About Our Digitization Process

The Sexton Digital team is proud of the high quality digital products that we produce. We are committed to the concept of Open Access, and all of our digitized products are available for free online, from this website.

Below is a short Prezi created in 2014 to accompany a presentation about our process. The accompanying text is adapted from the original presentation.

About the Royal Architectural Institute of Canada and the Journal

The Royal Architectural Institute of Canada (RAIC) is a professional association of Canadian Architects, Faculty and Graduates of Canadian Architectural Schools. Founded in 1907, it represents the standard of architectural development and excellence in Canada. The journal, which underwent several title changes, was published from 1924-1973. It is the authoritative record of the history of architectural development and practice in Canada.

About the RAIC Digitization Project

The primary goal of our project is to create an open access, keyword searchable, web edition of the RAIC journal. Our project can be broken down into 4 main steps: Scan, Clean, Compile and Publish.

Scanning and Cleaning (Illustrated by Video)

Steps 1 and 2 are inextricably tied, as we digitize all available back issues of the journal, by scanning each page and cleaning it in Photoshop. First we straighten the page to make it easier for OCR to recognize text. Next we crop out the edges.

We then run a script that we’ve developed, which makes use of Photoshop’s ability to layer images on top of one another, like sheets of Mylar in an animator’s studio. Our script essentially lifts all text and images from the original image and places them on a new, cleaner layer which lies on top of the original. As you can see, the script degrades the images. To get around this, we first use the selection tools to highlight all images in the new layer. Then we delete the selection, creating a hole in the layer. This way, the original images can be revealed through the holes.
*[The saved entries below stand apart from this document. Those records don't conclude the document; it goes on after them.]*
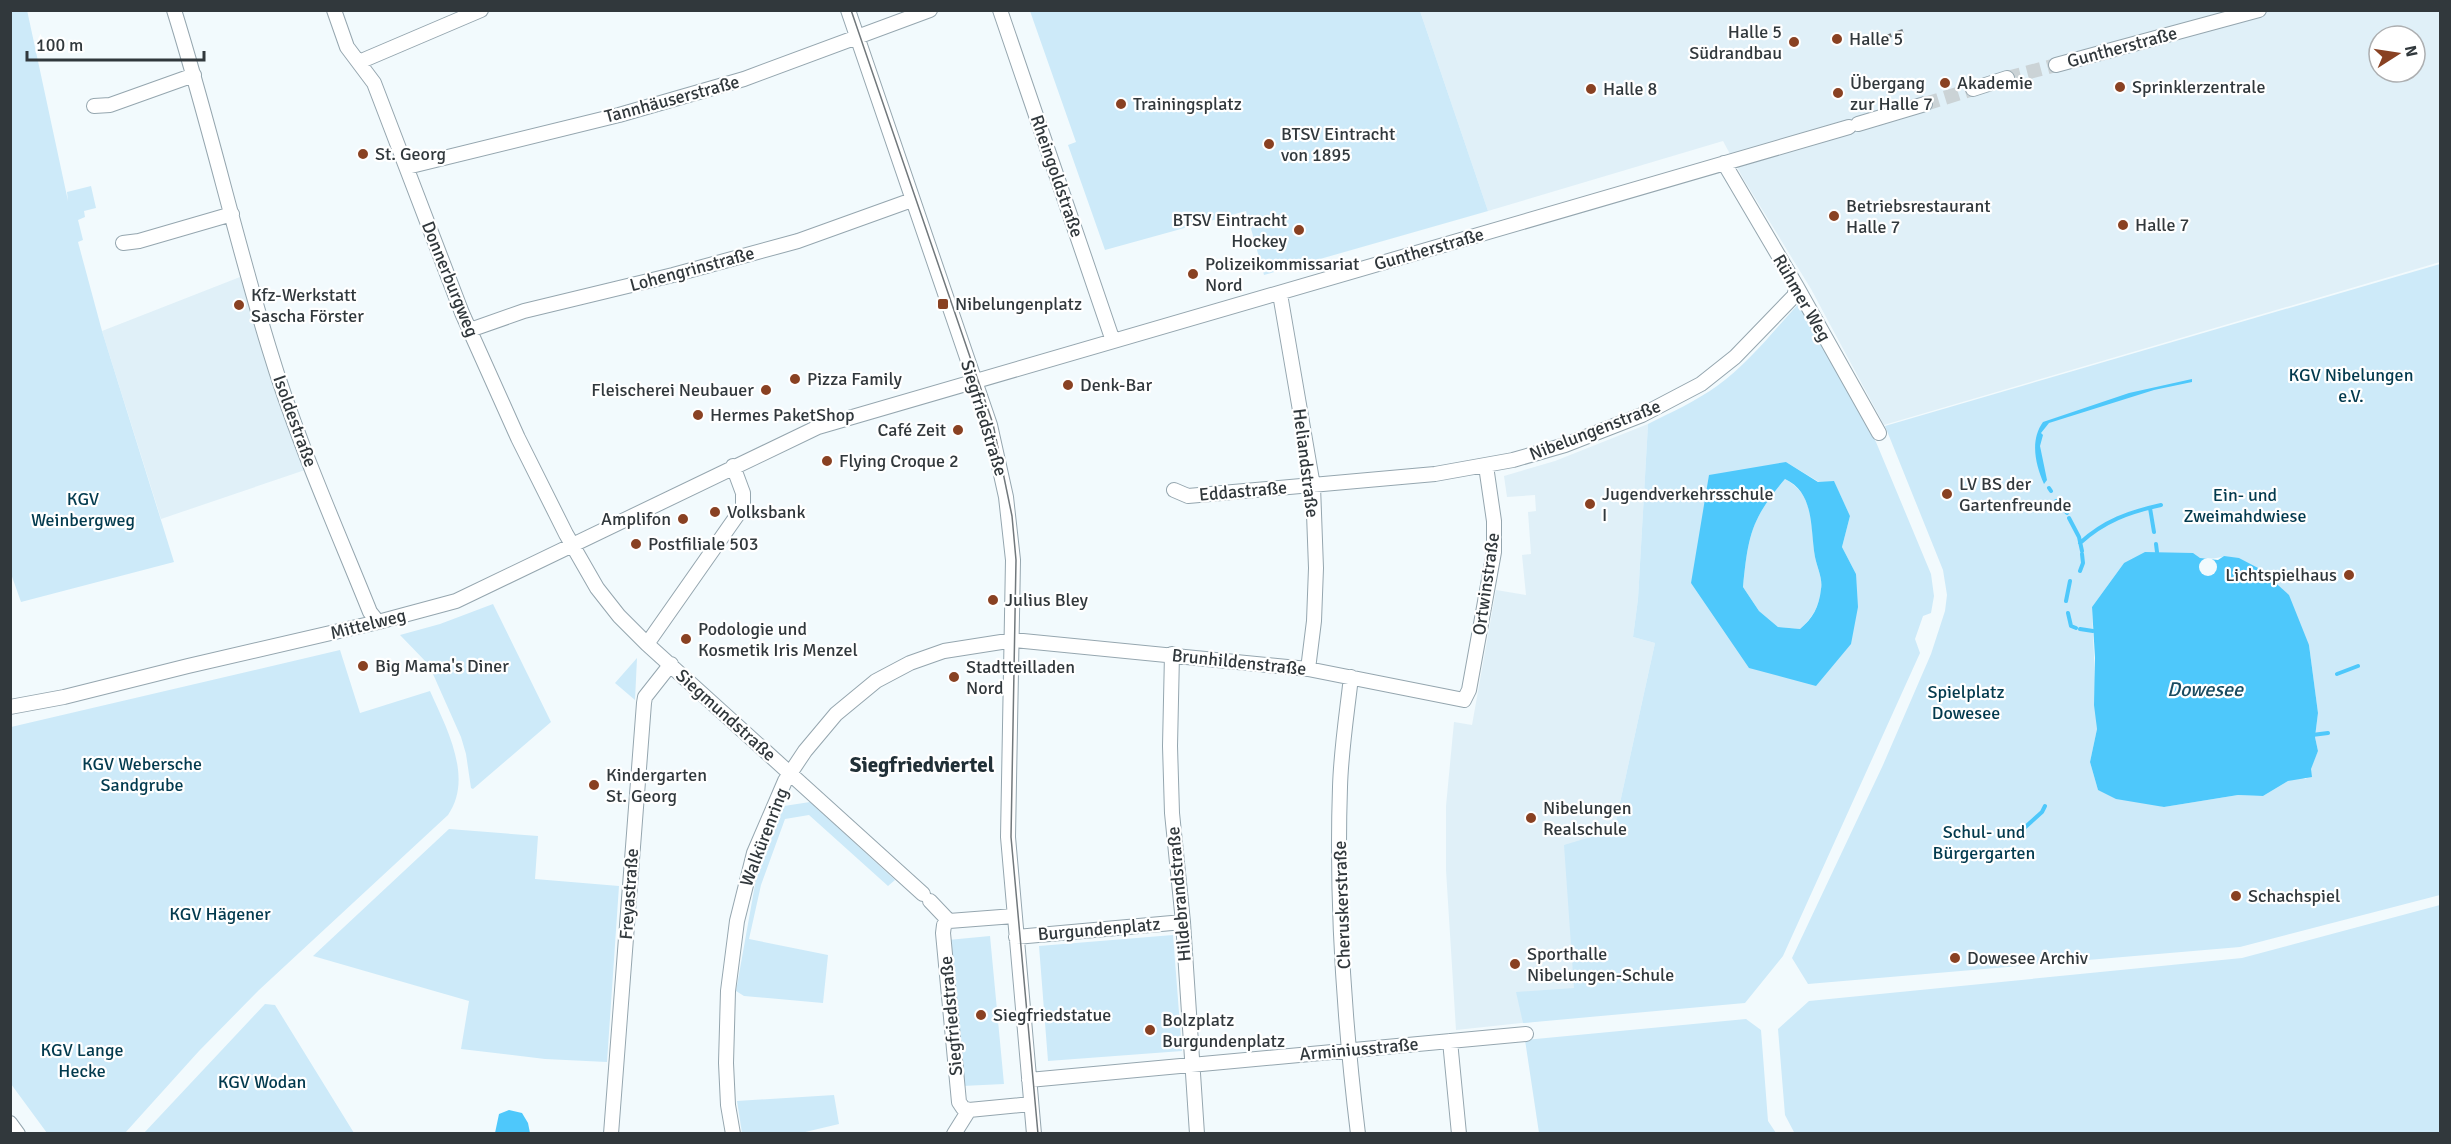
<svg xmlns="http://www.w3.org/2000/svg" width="2451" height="1144" viewBox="0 0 2451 1144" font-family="Signika,sans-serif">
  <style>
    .built { fill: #e0f0f8; fill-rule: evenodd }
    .green { fill: #cdeaf9; fill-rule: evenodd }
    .water { fill: #4ec8fb; fill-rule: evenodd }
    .pier { fill: #f2fafd }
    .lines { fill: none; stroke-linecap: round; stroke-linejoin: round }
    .stream { stroke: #4ec8fb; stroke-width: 4 }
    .minor-tunnel { stroke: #cbd3d6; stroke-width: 14; stroke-dasharray: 14 7; stroke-linecap: butt }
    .minor-casing { stroke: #95a6af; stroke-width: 16 }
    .minor { stroke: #fff; stroke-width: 14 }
    .tram { stroke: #71787c; stroke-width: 1.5 }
    .rail { stroke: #71787c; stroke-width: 4; stroke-dasharray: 12 6; stroke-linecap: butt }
    .poi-dot { fill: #894122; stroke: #fff; stroke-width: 2 }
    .labels { text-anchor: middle; stroke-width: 4.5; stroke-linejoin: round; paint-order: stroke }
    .poi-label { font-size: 18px; fill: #31383c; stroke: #fff; text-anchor: start }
    .street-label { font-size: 18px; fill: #31383c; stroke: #fff }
    .park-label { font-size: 18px; fill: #023a4e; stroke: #fff }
    .water-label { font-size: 20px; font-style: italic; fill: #1a4c61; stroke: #fff }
    .quarter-label { font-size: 21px; font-weight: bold; fill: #213037; stroke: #fff }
  </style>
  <rect width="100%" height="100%" fill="#f2fafd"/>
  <path class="built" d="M1420,11H2440V262L1884,425L1811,289L1744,180L1723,141L1488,211ZM2379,36H2415V72H2379Z
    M240,277L268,368L305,470L161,519L102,331Z
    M1648,424L1638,599L1633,637L1655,643L1614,830L1576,1017L1456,1030L1446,870V806L1454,722L1472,725L1496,590L1526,595L1522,555L1531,554L1528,512L1536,511L1535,495L1507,497L1504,476L1555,461Z"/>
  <path class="green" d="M27,10L68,201L67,192L91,186L96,208L84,211L85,217L78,220L83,240L78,242L102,331L174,562L21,602L10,571V11Z
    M1030,11H1420L1488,211L1264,275L1246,211L1105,250L1068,145L1076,142Z
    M2440,264V895L2240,947L1808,984L1792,958L1883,765L1931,654L1945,611L1947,595L1943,570L1885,426ZM2224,556L2309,645L2318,713L2315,737L2318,751L2306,779L2299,777L2288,781L2263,796L2238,795L2164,807L2098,790L2090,762L2097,729L2092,607L2124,563C2139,562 2217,561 2224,556Z
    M1802,300L1876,442L1931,574L1934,596L1931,613L1923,616L1915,639L1920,653L1783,956L1745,1003L1523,1023L1516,992L1574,988L1564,845L1614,830L1655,643L1633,637L1638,599L1648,424C1672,412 1696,401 1717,386C1749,363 1775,329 1802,300ZM1786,462L1819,482H1834L1850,516L1842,547L1856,574L1816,686L1691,583Z
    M1785,479C1816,496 1810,526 1815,557C1817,567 1823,579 1821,589C1819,607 1813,617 1800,629L1778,627L1759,611L1743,587C1748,536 1751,519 1785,479Z
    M493,604L551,722L473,789L471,788L466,754L461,737L429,665L400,635L440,624Z
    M340,650L360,713L430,691C446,727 474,778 448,815L259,990L199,1051L125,1133H47L11,1084V727Z
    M637,658L635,700L615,683Z
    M810,802L895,880L888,886L809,815L785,819L761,885L749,939L828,955L823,1003L744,996L736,991L756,879L784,806Z
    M449,829L538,836L535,879L619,886L607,1062L545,1059L461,1049L469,1001L313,956Z
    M2440,905V1133L1795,1134L1785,1115L1778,1029L1809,1001L2242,958Z
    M1173,935L1182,1051L1048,1061L1039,946Z
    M990,936L1004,1084L962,1086L948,940Z
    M265,1004L275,1005L354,1133H144Z
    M1746,1019L1761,1030L1768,1121L1776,1133H1539L1525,1040Z
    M834,1095L839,1124L801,1133H742L737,1101Z"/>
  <path class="water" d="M2192,379V382L2154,390L2049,423L2041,433L2043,435L2040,446L2047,480L2044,484C2035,464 2030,440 2043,422L2129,393Z
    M1786,462L1818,482L1834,481L1850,516L1842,547L1856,574L1858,607L1851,644L1816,686L1749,668L1691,583L1709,475ZM1785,479C1815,493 1810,528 1815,557C1817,567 1823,579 1821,589C1819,607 1813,618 1800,629L1778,627L1759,611L1743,587C1748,536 1751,519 1785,479Z
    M2145,552L2193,553L2200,558L2218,560L2224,556L2239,558L2260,569L2289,595L2309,645L2318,713L2315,737L2318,751L2311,769L2312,777L2288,781L2263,796L2238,795L2164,807L2116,799L2098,790L2090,762L2097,729L2094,705L2095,658L2092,607L2124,563Z
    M509,1110L522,1113L528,1123L530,1133H495L499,1114Z"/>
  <path class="pier" d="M2199 567a9 9 0 1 1 18 0a9 9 0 1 1-18 0Z"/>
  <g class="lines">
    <path class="stream" d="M2049,488L2051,491
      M2056,501L2067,513
      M2150,508L2154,532
      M2069,518L2079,537L2082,551
      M2080,543C2104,521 2129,512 2161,505
      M2156,544L2157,552
      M2080,571L2083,563L2082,554
      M2066,601L2070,581
      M2068,613L2071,626L2076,628
      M2080,629L2093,631
      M2337,674L2358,666
      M2312,735L2328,733
      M2021,835L2022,830L2042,812L2045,806"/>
    <path class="minor-tunnel" d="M2007,78L2056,65
      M1925,104L1973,89"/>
    <defs>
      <path id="minor" d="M174,10C209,122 235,237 269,348C296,438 335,525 370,612L378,622
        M334,10L347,47L374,83L462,313L518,438L566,534L597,588L619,616L647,644L923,894
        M848,10L990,425L1006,497L1013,560L1008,837L1034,1134
        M1000,10L1113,341
        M359,62L481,10
        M2056,65L2259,10
        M1973,89L2007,78
        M94,106L110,105L194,75
        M1858,124L1925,104
        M1724,163L1797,287L1879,433
        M407,167L619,115L744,79L930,10
        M123,243L139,241L232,214
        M1280,294L1313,486L1316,568L1314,621L1308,669
        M470,330L524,311L673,275L798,241L912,200
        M1174,490L1188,496L1435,474L1513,460L1565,445L1642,415L1701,384L1735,357L1794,296L1797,287
        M647,644L743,507V493L733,466
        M1172,654L1170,746L1172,813L1183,922L1197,1134
        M1351,677C1347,713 1341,750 1340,787C1336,902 1344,1019 1358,1134
        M10,707L64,697L188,666L378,622L456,601L818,427L1849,127
        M930,901L949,921
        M1014,916L949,921L944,925L943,933L959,1102L963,1108L969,1110L1031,1104
        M1016,937L1183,922
        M1450,1041L1459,1134
        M1029,1080L1526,1034
        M10,1123L18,1134
        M611,1134L644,703L645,697L671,664
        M733,1134L728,1105L726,1063L728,991L737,921L754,853L785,781L805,751L836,714L876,681L910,663L944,651L1014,640L1308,669L1464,700L1469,690L1494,552V521L1486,466
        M954,1134L969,1110"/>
    </defs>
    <use href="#minor" class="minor-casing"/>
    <use href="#minor" class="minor"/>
    <path class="tram" d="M851,10L993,424L1012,516L1016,560L1011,837L1038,1134"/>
    <path class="rail" d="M1863,45L1903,31"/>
  </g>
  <g class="poi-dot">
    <circle cx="1837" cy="39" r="6"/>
    <circle cx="1794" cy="42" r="6"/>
    <circle cx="1945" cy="83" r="6"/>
    <circle cx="2120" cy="87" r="6"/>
    <circle cx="1591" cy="89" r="6"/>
    <circle cx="1838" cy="93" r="6"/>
    <circle cx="1121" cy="104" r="6"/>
    <circle cx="1269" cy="144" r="6"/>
    <circle cx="363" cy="154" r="6"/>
    <circle cx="1834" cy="216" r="6"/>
    <circle cx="2123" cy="225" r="6"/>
    <circle cx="1299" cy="230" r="6"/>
    <circle cx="1193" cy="274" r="6"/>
    <rect x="937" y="298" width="12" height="12" rx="3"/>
    <circle cx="239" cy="305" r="6"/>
    <circle cx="795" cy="379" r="6"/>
    <circle cx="1068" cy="385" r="6"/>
    <circle cx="766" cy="390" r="6"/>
    <circle cx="698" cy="415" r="6"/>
    <circle cx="958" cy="430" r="6"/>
    <circle cx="827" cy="461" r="6"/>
    <circle cx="1947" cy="494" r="6"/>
    <circle cx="1590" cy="504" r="6"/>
    <circle cx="715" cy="512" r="6"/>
    <circle cx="683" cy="519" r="6"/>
    <circle cx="636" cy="544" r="6"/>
    <circle cx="2349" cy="575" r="6"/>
    <circle cx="993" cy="600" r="6"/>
    <circle cx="686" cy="639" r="6"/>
    <circle cx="363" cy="666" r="6"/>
    <circle cx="954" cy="677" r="6"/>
    <circle cx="594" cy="785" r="6"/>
    <circle cx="1531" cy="818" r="6"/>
    <circle cx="2236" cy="896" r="6"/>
    <circle cx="1955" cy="958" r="6"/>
    <circle cx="1515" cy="964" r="6"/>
    <circle cx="981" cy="1015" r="6"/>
    <circle cx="1150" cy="1030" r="6"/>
  </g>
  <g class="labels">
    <g class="poi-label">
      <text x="1782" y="38" text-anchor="end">Halle 5<tspan x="1782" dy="21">Südrandbau</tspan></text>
      <text x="1849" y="45">Halle 5</text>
      <text x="1850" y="89">Übergang<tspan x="1850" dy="21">zur Halle 7</tspan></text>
      <text x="1957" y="89">Akademie</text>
      <text x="2132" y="93">Sprinklerzentrale</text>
      <text x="1603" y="95">Halle 8</text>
      <text x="1133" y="110">Trainingsplatz</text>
      <text x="1281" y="140">BTSV Eintracht<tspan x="1281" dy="21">von 1895</tspan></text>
      <text x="375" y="160">St. Georg</text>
      <text x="1846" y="212">Betriebsrestaurant<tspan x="1846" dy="21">Halle 7</tspan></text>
      <text x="1287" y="226" text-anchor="end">BTSV Eintracht<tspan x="1287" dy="21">Hockey</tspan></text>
      <text x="2135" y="231">Halle 7</text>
      <text x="1205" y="270">Polizeikommissariat<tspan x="1205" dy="21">Nord</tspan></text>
      <text x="251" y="301">Kfz-Werkstatt<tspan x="251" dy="21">Sascha Förster</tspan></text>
      <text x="955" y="310">Nibelungenplatz</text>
      <text x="807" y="385">Pizza Family</text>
      <text x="1080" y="391">Denk-Bar</text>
      <text x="754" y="396" text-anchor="end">Fleischerei Neubauer</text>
      <text x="710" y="421">Hermes PaketShop</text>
      <text x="946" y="436" text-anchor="end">Café Zeit</text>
      <text x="839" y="467">Flying Croque 2</text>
      <text x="1959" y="490">LV BS der<tspan x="1959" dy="21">Gartenfreunde</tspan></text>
      <text x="1602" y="500">Jugendverkehrsschule<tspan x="1602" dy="21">I</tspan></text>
      <text x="727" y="518">Volksbank</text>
      <text x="671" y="525" text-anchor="end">Amplifon</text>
      <text x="648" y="550">Postfiliale 503</text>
      <text x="2337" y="581" text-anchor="end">Lichtspielhaus</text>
      <text x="1005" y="606">Julius Bley</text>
      <text x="698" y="635">Podologie und<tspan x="698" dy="21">Kosmetik Iris Menzel</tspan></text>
      <text x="375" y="672">Big Mama's Diner</text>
      <text x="966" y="673">Stadtteilladen<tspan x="966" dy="21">Nord</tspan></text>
      <text x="606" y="781">Kindergarten<tspan x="606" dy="21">St. Georg</tspan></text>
      <text x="1543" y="814">Nibelungen<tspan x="1543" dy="21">Realschule</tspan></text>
      <text x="2248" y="902">Schachspiel</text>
      <text x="1527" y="960">Sporthalle<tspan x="1527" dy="21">Nibelungen-Schule</tspan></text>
      <text x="1967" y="964">Dowesee Archiv</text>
      <text x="993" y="1021">Siegfriedstatue</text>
      <text x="1162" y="1026">Bolzplatz<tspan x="1162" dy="21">Burgundenplatz</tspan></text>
    </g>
    <g class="street-label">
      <text transform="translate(2122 47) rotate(-15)" y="6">Guntherstraße</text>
      <text transform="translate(672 99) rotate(-15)" y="6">Tannhäuserstraße</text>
      <text transform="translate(1057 176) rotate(71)" y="6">Rheingoldstraße</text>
      <text transform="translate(1429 249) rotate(-16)" y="6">Guntherstraße</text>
      <text transform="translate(692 269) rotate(-15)" y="6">Lohengrinstraße</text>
      <text transform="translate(450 279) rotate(68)" y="6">Donnerburgweg</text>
      <text transform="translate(1802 298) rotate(60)" y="6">Rühmer Weg</text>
      <text transform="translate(984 418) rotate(73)" y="6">Siegfriedstraße</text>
      <text transform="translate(295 421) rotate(70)" y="6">Isoldestraße</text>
      <text transform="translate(1595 430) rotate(-21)" y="6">Nibelungenstraße</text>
      <text transform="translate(1306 463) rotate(83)" y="6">Heliandstraße</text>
      <text transform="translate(1243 491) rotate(-5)" y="6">Eddastraße</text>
      <text transform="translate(1486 584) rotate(-82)" y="6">Ortwinstraße</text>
      <text transform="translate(368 624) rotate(-14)" y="6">Mittelweg</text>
      <text transform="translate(1239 662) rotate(6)" y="6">Brunhildenstraße</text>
      <text transform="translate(726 715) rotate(42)" y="6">Siegmundstraße</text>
      <text transform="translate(764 837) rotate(-69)" y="6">Walkürenring</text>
      <text transform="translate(629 894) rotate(-86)" y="6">Freyastraße</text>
      <text transform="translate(1179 894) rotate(-95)" y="6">Hildebrandstraße</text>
      <text transform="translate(1342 905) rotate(-92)" y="6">Cheruskerstraße</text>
      <text transform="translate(1099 929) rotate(-5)" y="6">Burgundenplatz</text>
      <text transform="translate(951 1016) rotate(-95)" y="6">Siegfriedstraße</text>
      <text transform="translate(1359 1049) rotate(-5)" y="6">Arminiusstraße</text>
    </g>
    <g class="park-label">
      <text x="2351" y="381">KGV Nibelungen<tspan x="2351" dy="21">e.V.</tspan></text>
      <text x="2245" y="501">Ein- und<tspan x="2245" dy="21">Zweimahdwiese</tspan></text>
      <text x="83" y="505">KGV<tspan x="83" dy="21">Weinbergweg</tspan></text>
      <text x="1966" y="698">Spielplatz<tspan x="1966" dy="21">Dowesee</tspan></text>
      <text x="142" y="770">KGV Webersche<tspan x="142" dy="21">Sandgrube</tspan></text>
      <text x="1984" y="838">Schul- und<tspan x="1984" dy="21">Bürgergarten</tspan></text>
      <text x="220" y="920">KGV Hägener</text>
      <text x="82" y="1056">KGV Lange<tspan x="82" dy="21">Hecke</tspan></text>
      <text x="262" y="1088">KGV Wodan</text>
    </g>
    <g class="water-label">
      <text x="2205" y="696">Dowesee</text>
    </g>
    <g class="quarter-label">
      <text x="922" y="772">Siegfriedviertel</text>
    </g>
  </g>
  <rect width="2451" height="1144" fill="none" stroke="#31383c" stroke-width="24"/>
  <g transform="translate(2397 54) rotate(78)"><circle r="28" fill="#ffffff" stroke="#adafb1" stroke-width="1.5"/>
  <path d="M0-4.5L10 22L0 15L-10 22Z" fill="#894122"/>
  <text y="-9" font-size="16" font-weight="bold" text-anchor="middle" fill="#31383c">N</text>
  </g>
  <path d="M27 51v9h177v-9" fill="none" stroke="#31383c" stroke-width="3"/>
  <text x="36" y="51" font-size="18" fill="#31383c" stroke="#ffffff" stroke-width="4.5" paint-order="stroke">100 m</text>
</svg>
Next, we mush the two layers together so that they become a single image. Now, we turn everything that isn’t text or images a solid background colour. In this case, white. Everything that is not the background colour is highlighted, to reveal any spots or blemishes that remain. We use the eraser tool to get rid of these. We do this process twice to ensure that we have erased all blemishes.

Finally, we enhance the colour of the text. This improves the accuracy of OCR when applied. Now we have finished cleaning this page.

Creating PDFs and Applying OCR

Once we have cleaned an entire issue, we batch resize the images. This ensures that all images are the same width, and will fit together nicely as a PDF. Now the issue is ready to be compiled into a PDF using Adobe Acrobat Pro. We select the folder with the issue we want to compile and Adobe creates a brand new PDF. We look over the PDF to ensure that we haven’t missed any pages or obvious blemishes

The last step is to run the text recognition tool, so that the PDF is keyword searchable. Once we check the text recognition for errors, the PDF is ready to be published on the website.

Progress Report

There are 594 issues of the RAIC journal, with an average of 60 pages. The process of scanning and cleaning has been ongoing since February 2012. As of September 2017, 394 issues have been converted to PDF and are available on the website.

Challenges and Improvements

Sexton Digital is committed to finding the best digitization method for conserving the original quality of the scans. Over the course of the RAIC project, we have made significant changes to our methods that greatly improve the quality of our product.

Every page has its own personality, and requires minor adjustments to the standard method. We are constantly problem solving and experimenting with Photoshop’s features to create the best product possible, while remaining expedient in our work.

A recent challenge has been finding a way to work within server space limits. Our digitization process results in very large PDFs files. At a certain point, compressing these became an issue of some urgency. The challenge was to compress the PDF files while retaining the high quality that the project strives to achieve. Compression was done using Adobe Acrobat Pro. The original PDF files are still available, though not through the website. An added benefit of smaller PDFs is reduced loading time. This is especially important when viewing the files on a tablet.

Next Steps

While we continually update our website, we also work towards completion of the project. Sexton Digital is committed to Open Access and is invested in digitization for the long-run.